Giftiges Grün
Auf etwas weniger rabiate Weise war Lina ebenso bedenkenlos wie ihre Mutter. Ihr schwante, dass sie an dem Kleid länger Freude haben würde als an Johann Gerswiller. Es wäre pathetisch und unter ihrer Würde, ein Pfand bei ihm zu hinterlassen.
Er gab ihr ein blaues Hemd von sich und eine Khakihose, deren Aufschläge sie zweimal umkrempelte. In diesem Aufzug konnte sie unmöglich bei Tante Rose erscheinen, aber es mochte angehen, bis sie in Straßburg ein Geschäft fanden, wo Lina etwas Passendes kaufen konnte.
Er ging im Zimmer herum, suchte nach Tabak und Schlüsseln, als sie den Wagen hinter dem Haus vorfahren hörten; es war das Kollern eines schweren Geländewagens. Keiner von ihnen kannte einen Menschen, dessen Wagen solche unleidlichen Geräusche von sich gab. Deshalb bekam Lina auf ihre Frage, wer das wohl sein könne, keine Antwort und nur einen Blick, den sie nicht zu deuten wusste. Türen schlugen; sie hörten Schritte auf dem Kies, aber keine Stimmen, und der Mann, der eintrat, hatte sich nicht die Mühe gemacht anzuklopfen.
Er stellte Johann Gerswillers zweite schmerzliche Überraschung an diesem Tag dar, und auch Lina staunte, denn hinter dem Mann trat ihr Vetter Eilemann ins Haus, gefolgt von zwei weiteren Herren, die sich betont muskulös und breitbeinig gaben. Der eine war kahl, trug ein großes Pflaster auf der Glatze, eine Reihe kleiner silberner Ringe in den Ohrrändern und eine Kette aus größeren Gliedern, die ihm in einer Schlaufe vom Gürtel bis zum Knie hing. Dem anderen wuchs die Tätowierung einer Krake aus dem Ausschnitt des blauen T-Shirts, auf dessen Vorderfront brustfüllend die Worte Otzenhausen Breakdown Blues standen.
Der Mann, der als Erster eingetreten war, sah ganz anders aus, ziviler, wenn auch nicht unbedingt seriöser.
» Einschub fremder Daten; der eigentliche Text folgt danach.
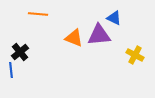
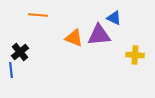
orange line: moved 1 px down
yellow cross: rotated 24 degrees counterclockwise
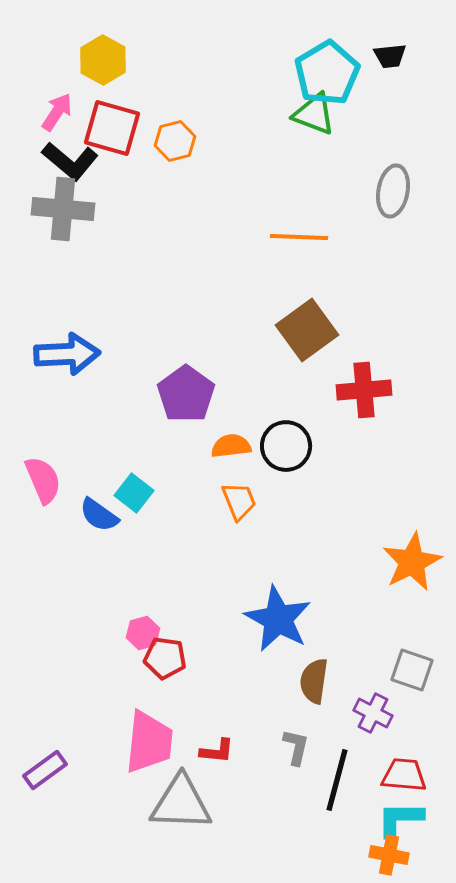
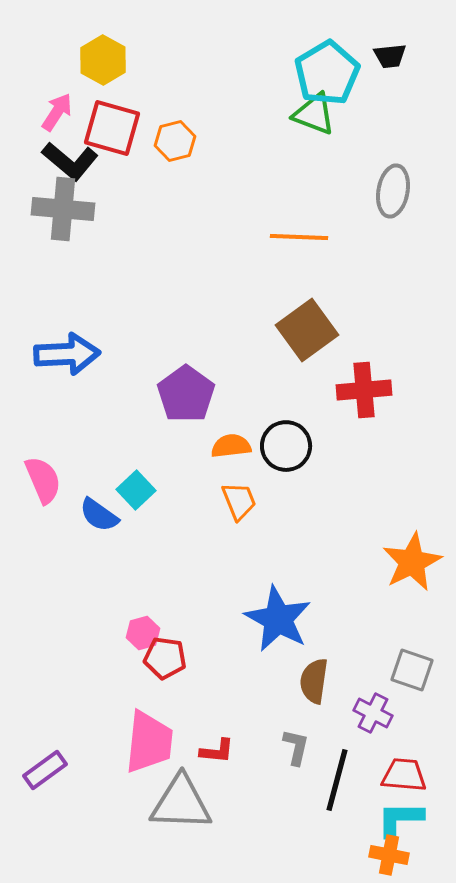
cyan square: moved 2 px right, 3 px up; rotated 9 degrees clockwise
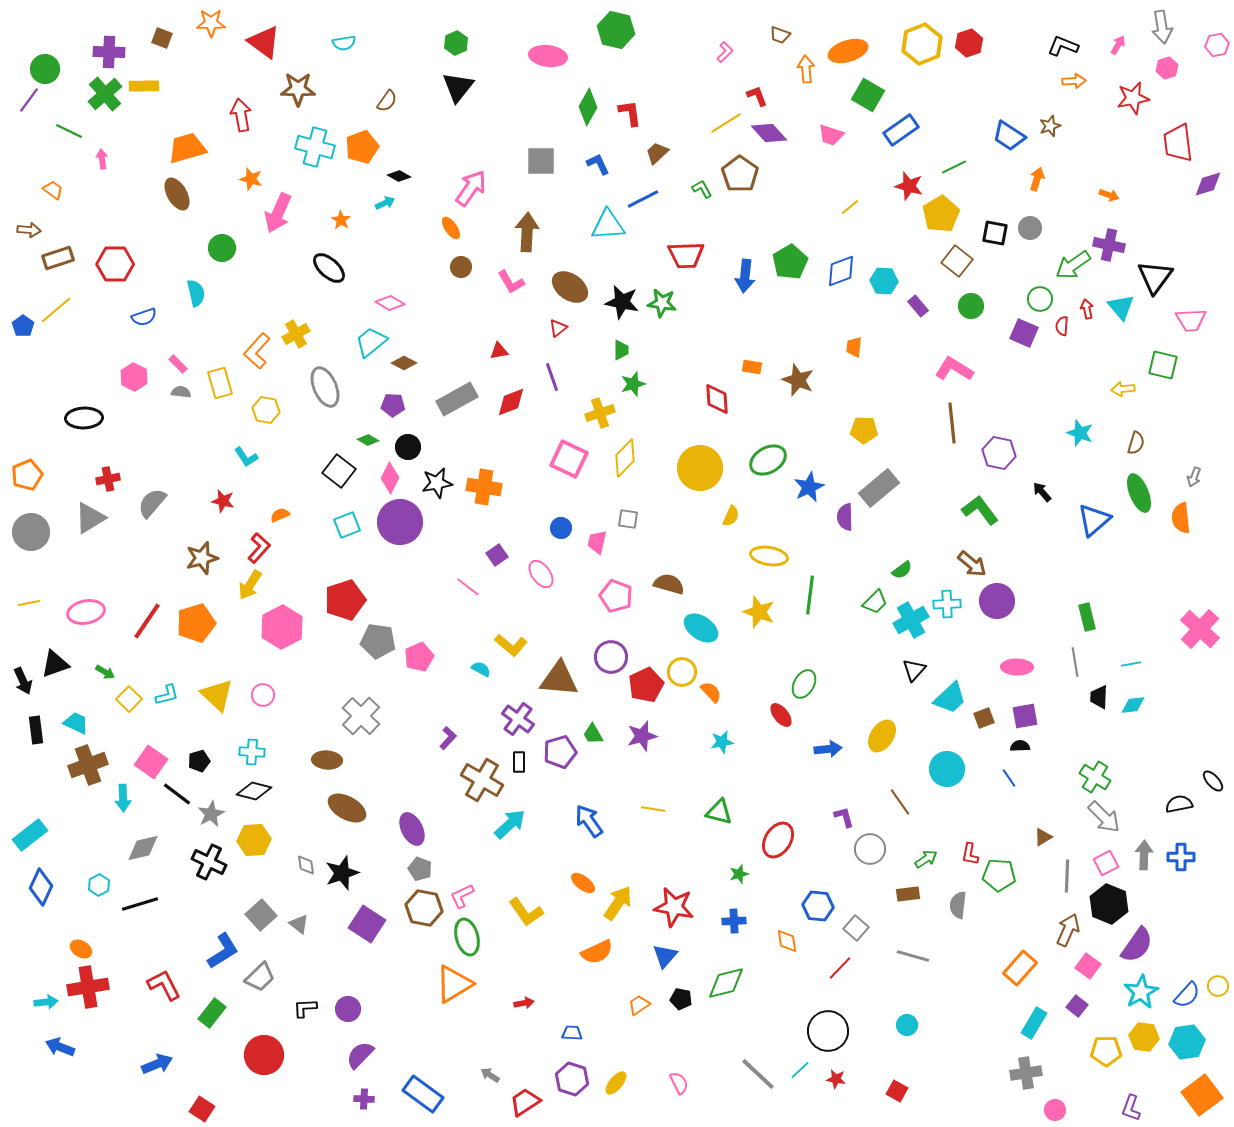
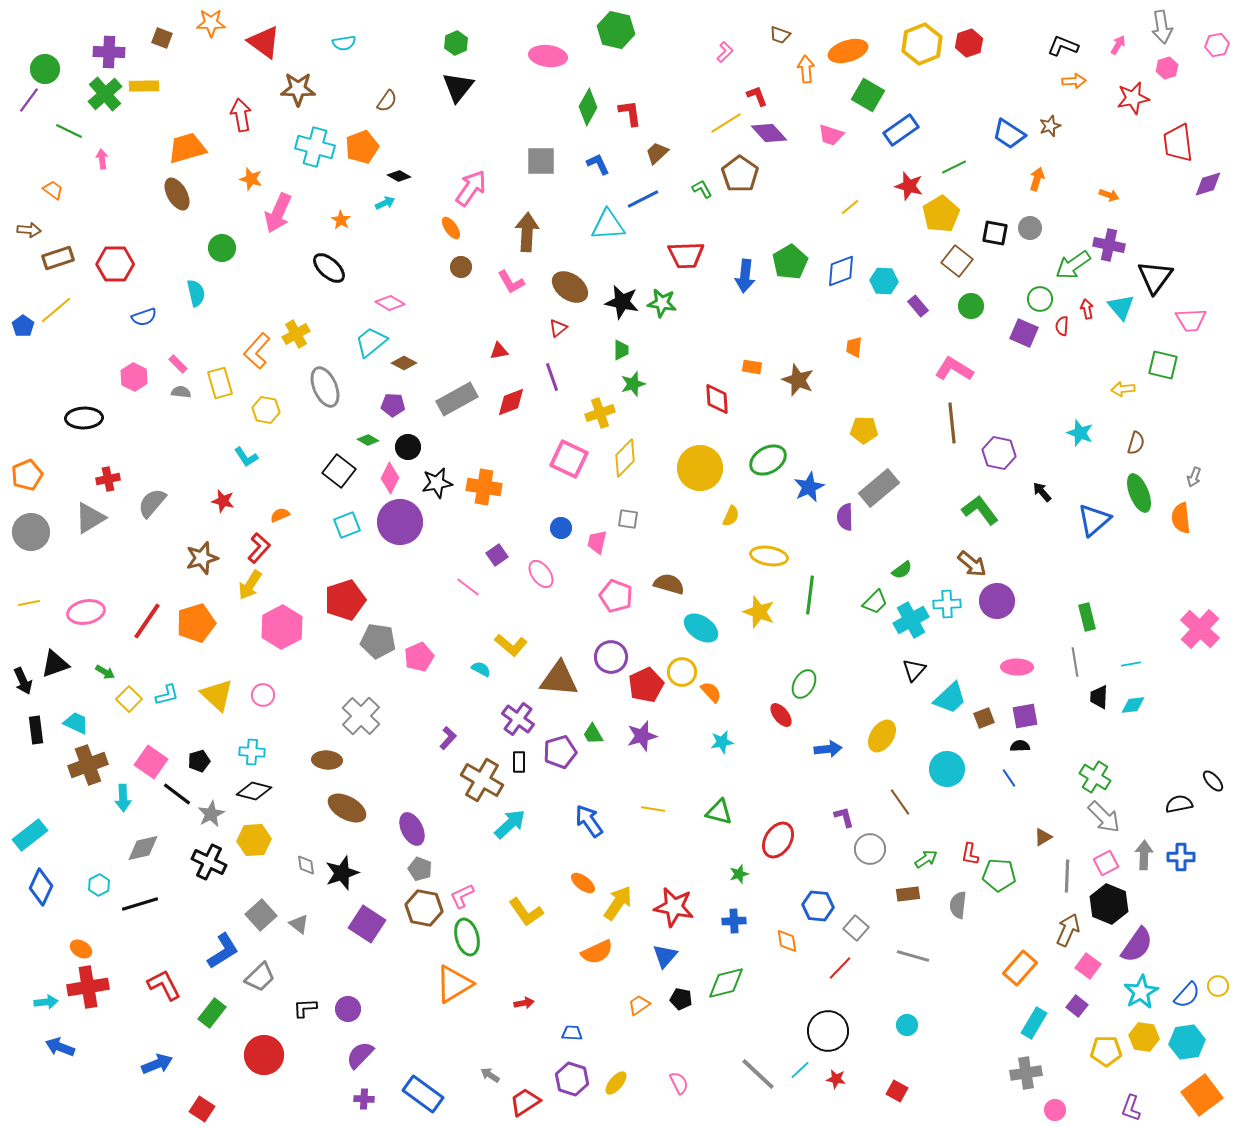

Er war klein und alt, bestand jedoch auf dem Anschein von Jugendlichkeit. Sein viel zu schwarzes Haar trug er seitengescheitelt und mit breitem Schwung über der Stirn wie ein kleiner Junge. Auch seine Augenbrauen sahen gefärbt aus. Seine Haut war weiß, fast faltenlos und glasig, und als er den Mund zu einem breiten Lächeln verzog, wurden seine schlechten Zähne sichtbar. Er bat darum, Lina vorgestellt zu werden.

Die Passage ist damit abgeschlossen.